Question

a uniform rod of length $l_0$ is free to rotate about an axis through its left end and perpendicular to the horizontal plane of the figure shown. when a force with magnitude $f_0$ is exerted perpendicular to the rod at the right end, the angular acceleration of the rod is $\alpha_1$. the same force is then exerted on the right end of a second uniform rod with the same linear mass density and twice the length as the original rod, as shown on the right side of the figure. the rod of length $2l_0$ has an angular acceleration $\alpha_2$. what is the ratio $\alpha_2 : \alpha_1$?
a $2:1$
b $1:2$
c $1:4$
d $1:8$

Explanation:

Step1: Recall torque-angular acceleration relation

Torque $\tau = I\alpha$, where $I$ is moment of inertia, $\alpha$ is angular acceleration. Also $\tau = rF$ (perpendicular force). So $\alpha = \frac{rF}{I}$.

Step2: Define linear mass density

Let linear mass density be $\lambda$. For first rod: mass $m_1 = \lambda L_0$, moment of inertia about end $I_1 = \frac{1}{3}m_1L_0^2 = \frac{1}{3}\lambda L_0^3$.

Step3: Calculate $\alpha_1$

$\alpha_1 = \frac{F_0 L_0}{I_1} = \frac{F_0 L_0}{\frac{1}{3}\lambda L_0^3} = \frac{3F_0}{\lambda L_0^2}$

Step4: Find $I_2$ for second rod

Second rod: length $2L_0$, mass $m_2 = \lambda \cdot 2L_0$, moment of inertia $I_2 = \frac{1}{3}m_2(2L_0)^2 = \frac{1}{3}(\lambda \cdot 2L_0) \cdot 4L_0^2 = \frac{8}{3}\lambda L_0^3$.

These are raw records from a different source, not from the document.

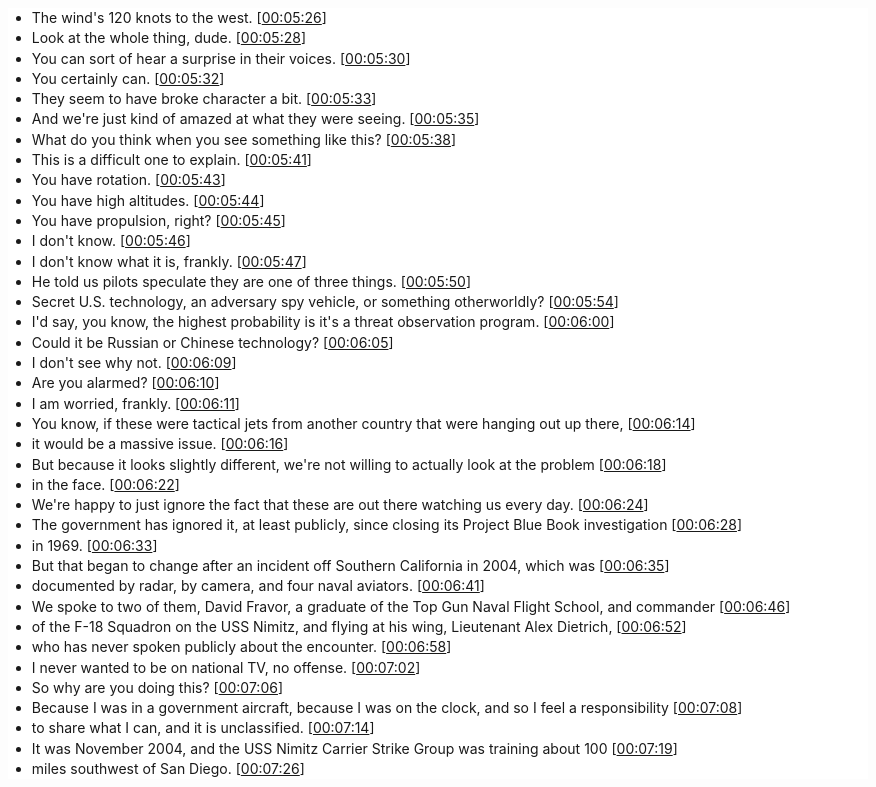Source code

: *  The wind's 120 knots to the west. [[00:05:26](https://www.youtube.com/watch?v=VeKY33sSSWY&t=326.08000000000004s)]
*  Look at the whole thing, dude. [[00:05:28](https://www.youtube.com/watch?v=VeKY33sSSWY&t=328.08000000000004s)]
*  You can sort of hear a surprise in their voices. [[00:05:30](https://www.youtube.com/watch?v=VeKY33sSSWY&t=330.56s)]
*  You certainly can. [[00:05:32](https://www.youtube.com/watch?v=VeKY33sSSWY&t=332.56s)]
*  They seem to have broke character a bit. [[00:05:33](https://www.youtube.com/watch?v=VeKY33sSSWY&t=333.56s)]
*  And we're just kind of amazed at what they were seeing. [[00:05:35](https://www.youtube.com/watch?v=VeKY33sSSWY&t=335.56s)]
*  What do you think when you see something like this? [[00:05:38](https://www.youtube.com/watch?v=VeKY33sSSWY&t=338.56s)]
*  This is a difficult one to explain. [[00:05:41](https://www.youtube.com/watch?v=VeKY33sSSWY&t=341.15999999999997s)]
*  You have rotation. [[00:05:43](https://www.youtube.com/watch?v=VeKY33sSSWY&t=343.15999999999997s)]
*  You have high altitudes. [[00:05:44](https://www.youtube.com/watch?v=VeKY33sSSWY&t=344.36s)]
*  You have propulsion, right? [[00:05:45](https://www.youtube.com/watch?v=VeKY33sSSWY&t=345.84s)]
*  I don't know. [[00:05:46](https://www.youtube.com/watch?v=VeKY33sSSWY&t=346.84s)]
*  I don't know what it is, frankly. [[00:05:47](https://www.youtube.com/watch?v=VeKY33sSSWY&t=347.84s)]
*  He told us pilots speculate they are one of three things. [[00:05:50](https://www.youtube.com/watch?v=VeKY33sSSWY&t=350.15999999999997s)]
*  Secret U.S. technology, an adversary spy vehicle, or something otherworldly? [[00:05:54](https://www.youtube.com/watch?v=VeKY33sSSWY&t=354.8s)]
*  I'd say, you know, the highest probability is it's a threat observation program. [[00:06:00](https://www.youtube.com/watch?v=VeKY33sSSWY&t=360.8s)]
*  Could it be Russian or Chinese technology? [[00:06:05](https://www.youtube.com/watch?v=VeKY33sSSWY&t=365.8s)]
*  I don't see why not. [[00:06:09](https://www.youtube.com/watch?v=VeKY33sSSWY&t=369.28s)]
*  Are you alarmed? [[00:06:10](https://www.youtube.com/watch?v=VeKY33sSSWY&t=370.28s)]
*  I am worried, frankly. [[00:06:11](https://www.youtube.com/watch?v=VeKY33sSSWY&t=371.88s)]
*  You know, if these were tactical jets from another country that were hanging out up there, [[00:06:14](https://www.youtube.com/watch?v=VeKY33sSSWY&t=374.08s)]
*  it would be a massive issue. [[00:06:16](https://www.youtube.com/watch?v=VeKY33sSSWY&t=376.88s)]
*  But because it looks slightly different, we're not willing to actually look at the problem [[00:06:18](https://www.youtube.com/watch?v=VeKY33sSSWY&t=378.96s)]
*  in the face. [[00:06:22](https://www.youtube.com/watch?v=VeKY33sSSWY&t=382.28s)]
*  We're happy to just ignore the fact that these are out there watching us every day. [[00:06:24](https://www.youtube.com/watch?v=VeKY33sSSWY&t=384.20000000000005s)]
*  The government has ignored it, at least publicly, since closing its Project Blue Book investigation [[00:06:28](https://www.youtube.com/watch?v=VeKY33sSSWY&t=388.68s)]
*  in 1969. [[00:06:33](https://www.youtube.com/watch?v=VeKY33sSSWY&t=393.8s)]
*  But that began to change after an incident off Southern California in 2004, which was [[00:06:35](https://www.youtube.com/watch?v=VeKY33sSSWY&t=395.6s)]
*  documented by radar, by camera, and four naval aviators. [[00:06:41](https://www.youtube.com/watch?v=VeKY33sSSWY&t=401.0s)]
*  We spoke to two of them, David Fravor, a graduate of the Top Gun Naval Flight School, and commander [[00:06:46](https://www.youtube.com/watch?v=VeKY33sSSWY&t=406.12s)]
*  of the F-18 Squadron on the USS Nimitz, and flying at his wing, Lieutenant Alex Dietrich, [[00:06:52](https://www.youtube.com/watch?v=VeKY33sSSWY&t=412.36s)]
*  who has never spoken publicly about the encounter. [[00:06:58](https://www.youtube.com/watch?v=VeKY33sSSWY&t=418.96s)]
*  I never wanted to be on national TV, no offense. [[00:07:02](https://www.youtube.com/watch?v=VeKY33sSSWY&t=422.48s)]
*  So why are you doing this? [[00:07:06](https://www.youtube.com/watch?v=VeKY33sSSWY&t=426.36s)]
*  Because I was in a government aircraft, because I was on the clock, and so I feel a responsibility [[00:07:08](https://www.youtube.com/watch?v=VeKY33sSSWY&t=428.2s)]
*  to share what I can, and it is unclassified. [[00:07:14](https://www.youtube.com/watch?v=VeKY33sSSWY&t=434.56s)]
*  It was November 2004, and the USS Nimitz Carrier Strike Group was training about 100 [[00:07:19](https://www.youtube.com/watch?v=VeKY33sSSWY&t=439.64000000000004s)]
*  miles southwest of San Diego. [[00:07:26](https://www.youtube.com/watch?v=VeKY33sSSWY&t=446.0s)]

Step5: Calculate $\alpha_2$

$\alpha_2 = \frac{F_0 \cdot 2L_0}{I_2} = \frac{2F_0 L_0}{\frac{8}{3}\lambda L_0^3} = \frac{3F_0}{4\lambda L_0^2}$

Step6: Compute ratio $\alpha_2:\alpha_1$

$\frac{\alpha_2}{\alpha_1} = \frac{\frac{3F_0}{4\lambda L_0^2}}{\frac{3F_0}{\lambda L_0^2}} = \frac{1}{4}$

Answer:

C. 1 : 4